Prices rallied for the second week in a row, driven by feverish speculation on whether or not asset management titan BlackRock will launch a Bitcoin spot ETF in the U.S. soon.
It’s looking increasingly likely that an ETF is coming. Several companies have filed recent applications with the SEC, and BlackRock is not necessarily winning the race. On Monday, The U.S. Court of Appeals issued its highly anticipated order for the SEC to review Grayscale’s application after it was previously determined that the SEC’s rejection of it was “arbitrary and capricious.”
In any case, cloud software company MicroStrategy was reaping the rewards of being crypto’s biggest institutional whale this week when its $5 billion Bitcoin war chest went back in the green.
After 3 years of buying Bitcoin and holding with diamond hands, @MicroStrategy is now up on their investment! pic.twitter.com/v1kht8MXMa
— rohmeo.eth 🦇🔊 ₿ (@rohmeo_de) October 23, 2023
Bloomberg ETF expert Eric Balchunas spotted something interesting on BlackRock’s recently amended prospectus for its ETF application. Changes of note include acknowledgment of competition in the race for ETF approval and detailed explanations of the product’s pricing and reporting mechanisms.
Public funds were also up on Monday, according to a screenshot tweeted by @PillageCapital.
That day, blockchain sleuth @ZackXBT tracked some hefty darkweb money flows.
On Tuesday, crypto journalist Joe Light noticed that a ticker for BlackRock’s iShares Bitcoin Trust, IBTC, was listed by the Depository Trust & Clearing Corporation (DTCC)—a huge clearing and settlement company that clears NASDAQ trades. But then it was removed.
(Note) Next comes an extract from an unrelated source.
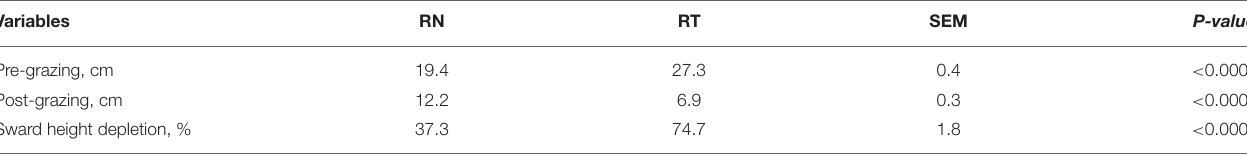
TABLE 1 | Sward surface height and sward height depletion of vegetative Italian ryegrass pastures grazed by sheep under contrasting grazing management strategies (RN and RT) in rotational stocking. Variables RN RT SEM P-value Pre-grazing, cm Post-grazing, cm Sward height depletion, %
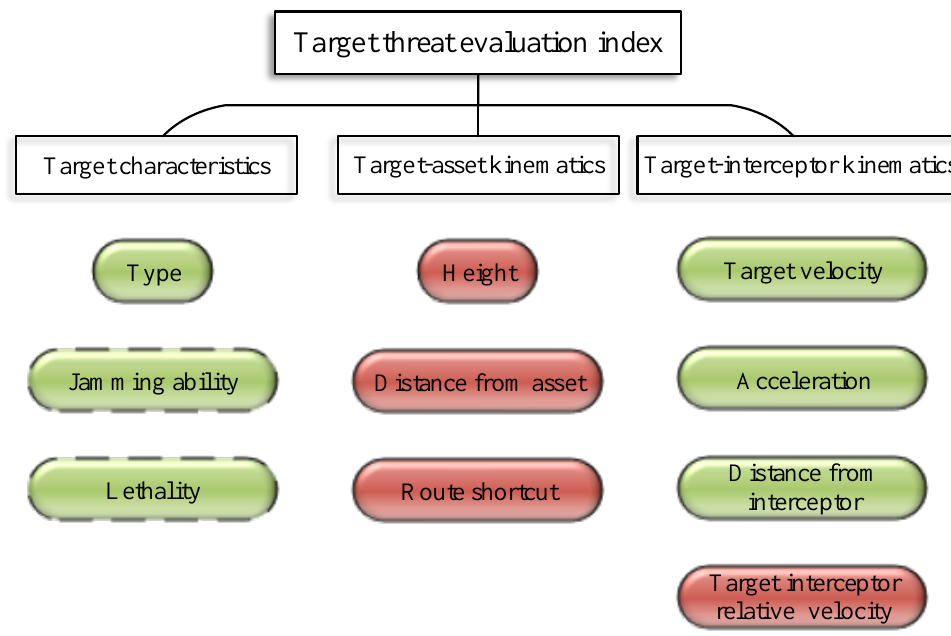
Figure 1. The evaluation index system of air target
Then added back to the DTCC’s ETF list.
Fallen crypto lender BlockFi, which filed for bankruptcy soon after FTX, announced its emergence from bankruptcy.
Pro-crypto Republican and House Majority Whip Tom Emmer tweeted his unambiguous support for Trump in next year’s Presidential elections.
An ominous video of a man explaining how a hybrid AI/crypto scam targeted him made the rounds on several social media platforms, including Twitter.
An account claiming to act as a whistleblower uncovering “the nefarious acts of [3AC co-founders] Su Zhu, Kyle Davies & [CoinFLEX founder] Mark Lamb” hit Twitter with a laundry list of allegations on Thursday.
Finally, news broke that day that Ryder Ripps and Jeremy Cahen had failed to convince a U.S. District Judge that they hadn’t illegally appropriated Yuga Labs’s trademarked BAYC franchise.